**TO DO**
Copy every line from the data below in which the string "github" can be found.

**RECORDS SHOWN**
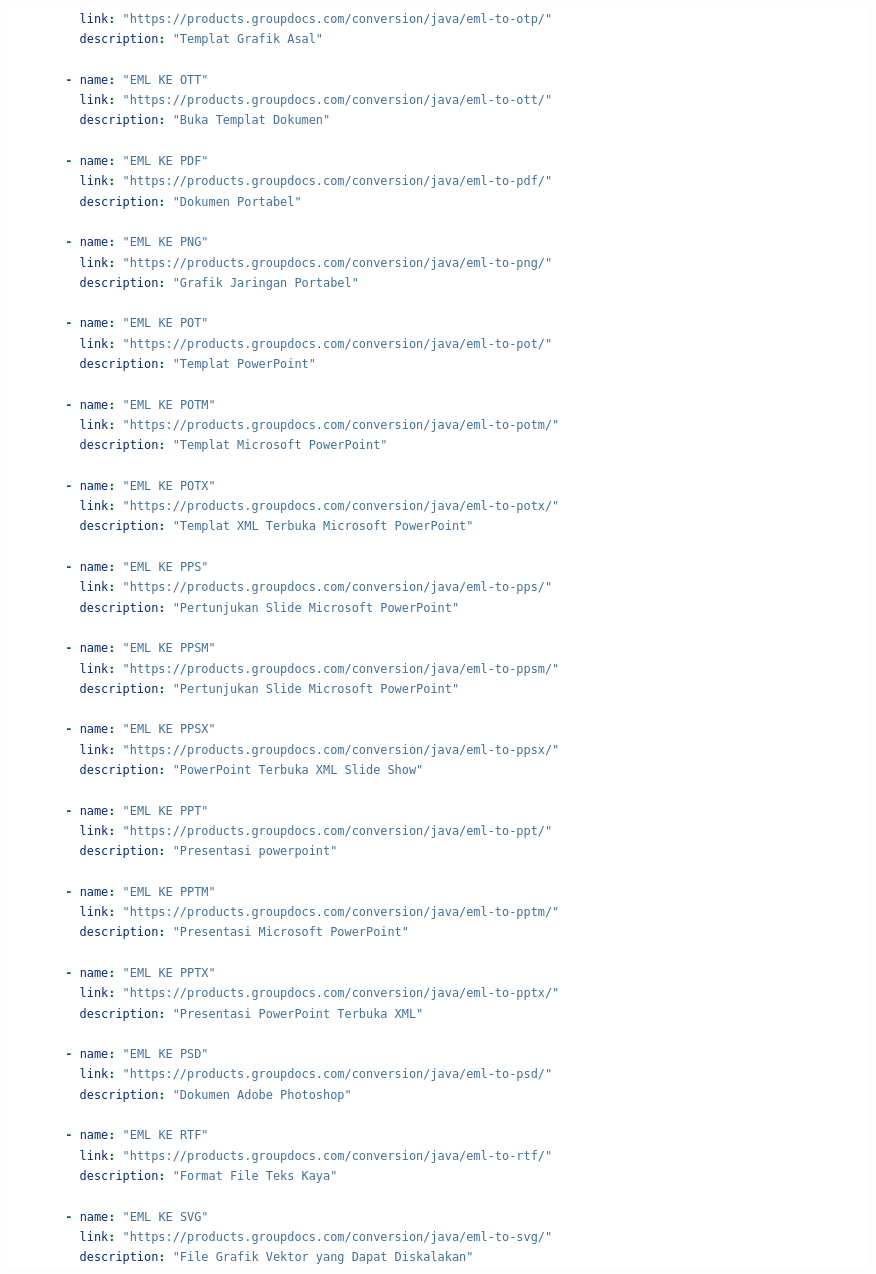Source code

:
 ```yaml
          link: "https://products.groupdocs.com/conversion/java/eml-to-otp/"
          description: "Templat Grafik Asal"

        - name: "EML KE OTT"
          link: "https://products.groupdocs.com/conversion/java/eml-to-ott/"
          description: "Buka Templat Dokumen"

        - name: "EML KE PDF"
          link: "https://products.groupdocs.com/conversion/java/eml-to-pdf/"
          description: "Dokumen Portabel"

        - name: "EML KE PNG"
          link: "https://products.groupdocs.com/conversion/java/eml-to-png/"
          description: "Grafik Jaringan Portabel"

        - name: "EML KE POT"
          link: "https://products.groupdocs.com/conversion/java/eml-to-pot/"
          description: "Templat PowerPoint"

        - name: "EML KE POTM"
          link: "https://products.groupdocs.com/conversion/java/eml-to-potm/"
          description: "Templat Microsoft PowerPoint"

        - name: "EML KE POTX"
          link: "https://products.groupdocs.com/conversion/java/eml-to-potx/"
          description: "Templat XML Terbuka Microsoft PowerPoint"

        - name: "EML KE PPS"
          link: "https://products.groupdocs.com/conversion/java/eml-to-pps/"
          description: "Pertunjukan Slide Microsoft PowerPoint"

        - name: "EML KE PPSM"
          link: "https://products.groupdocs.com/conversion/java/eml-to-ppsm/"
          description: "Pertunjukan Slide Microsoft PowerPoint"

        - name: "EML KE PPSX"
          link: "https://products.groupdocs.com/conversion/java/eml-to-ppsx/"
          description: "PowerPoint Terbuka XML Slide Show"

        - name: "EML KE PPT"
          link: "https://products.groupdocs.com/conversion/java/eml-to-ppt/"
          description: "Presentasi powerpoint"

        - name: "EML KE PPTM"
          link: "https://products.groupdocs.com/conversion/java/eml-to-pptm/"
          description: "Presentasi Microsoft PowerPoint"

        - name: "EML KE PPTX"
          link: "https://products.groupdocs.com/conversion/java/eml-to-pptx/"
          description: "Presentasi PowerPoint Terbuka XML"

        - name: "EML KE PSD"
          link: "https://products.groupdocs.com/conversion/java/eml-to-psd/"
          description: "Dokumen Adobe Photoshop"

        - name: "EML KE RTF"
          link: "https://products.groupdocs.com/conversion/java/eml-to-rtf/"
          description: "Format File Teks Kaya"

        - name: "EML KE SVG"
          link: "https://products.groupdocs.com/conversion/java/eml-to-svg/"
          description: "File Grafik Vektor yang Dapat Diskalakan"

```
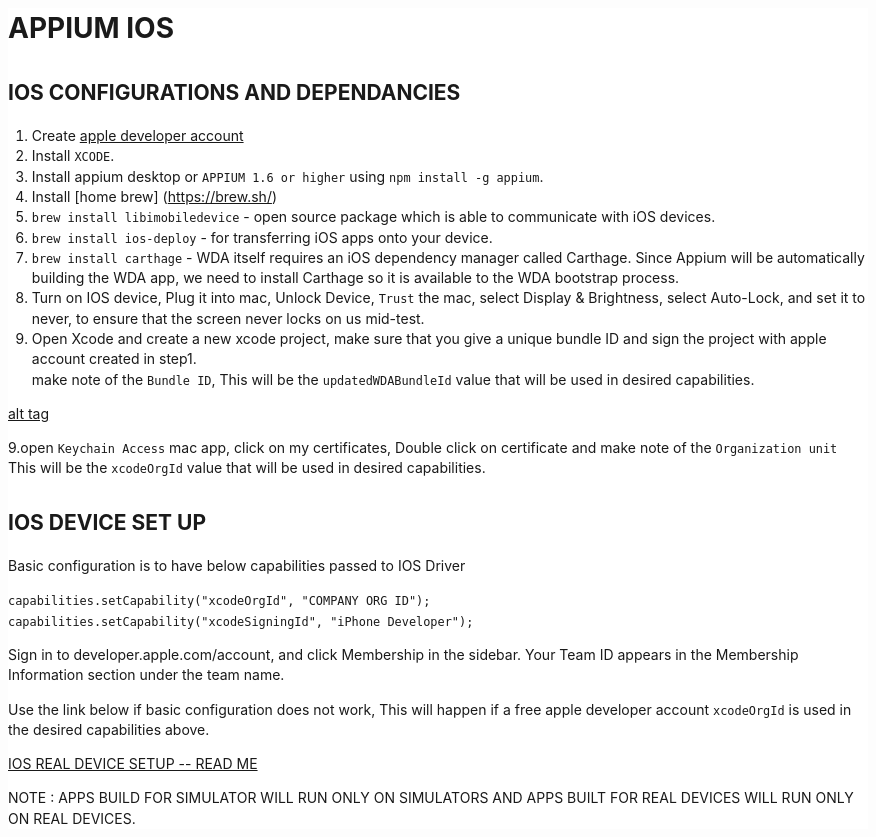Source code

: 

# APPIUM IOS

## IOS CONFIGURATIONS AND DEPENDANCIES

1. Create [apple developer account](https://developer.apple.com/)
2. Install `XCODE`. 
2. Install  appium desktop or `APPIUM 1.6 or higher` using `npm install -g appium`.
3. Install [home brew] (https://brew.sh/)
4. `brew install libimobiledevice` - open source package which is able to communicate with iOS devices.
5. `brew install ios-deploy` - for transferring iOS apps onto your device.
6. `brew install carthage` - WDA itself requires an iOS dependency manager called Carthage.
Since Appium will be automatically building the WDA app, we need to install Carthage so it is available to the WDA bootstrap process.
7. Turn on IOS device, Plug it into mac, Unlock Device, `Trust` the mac, select Display & Brightness, select Auto-Lock,
and set it to never, to ensure that the screen never locks on us mid-test.
8. Open Xcode and create a new xcode project, make sure that you give a unique bundle ID and sign the project with apple account created in step1.  
make note of the `Bundle ID`, This will be the `updatedWDABundleId` value that will be used in desired capabilities.

[alt tag](https://github.com/pavankovurru/Appium_Mobile_Automation_Framework/blob/master/src/main/resources/WebDriverAgentRunner.png)

9.open `Keychain Access` mac app, click on my certificates, Double click on certificate and make note of the `Organization unit`  
This will be the `xcodeOrgId` value that will be used in desired capabilities.


## IOS DEVICE SET UP

Basic configuration is to have below capabilities passed to IOS Driver

 ```
 capabilities.setCapability("xcodeOrgId", "COMPANY ORG ID");
 capabilities.setCapability("xcodeSigningId", "iPhone Developer");
 ```

Sign in to developer.apple.com/account, and click Membership in the sidebar. Your Team ID appears in the Membership Information section under the team name.

Use the link below if basic configuration does not work, This will happen if a free apple developer account `xcodeOrgId` is used in the desired capabilities above.

[IOS REAL DEVICE SETUP -- READ ME](https://github.com/appium/appium-xcuitest-driver/blob/master/docs/real-device-config.md)


NOTE : APPS BUILD FOR SIMULATOR WILL RUN ONLY ON SIMULATORS AND APPS BUILT FOR REAL DEVICES WILL RUN ONLY ON REAL DEVICES.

**ANSWER FOR THIS EXERCISE**
[alt tag](https://github.com/pavankovurru/Appium_Mobile_Automation_Framework/blob/master/src/main/resources/WebDriverAgentRunner.png)
[IOS REAL DEVICE SETUP -- READ ME](https://github.com/appium/appium-xcuitest-driver/blob/master/docs/real-device-config.md)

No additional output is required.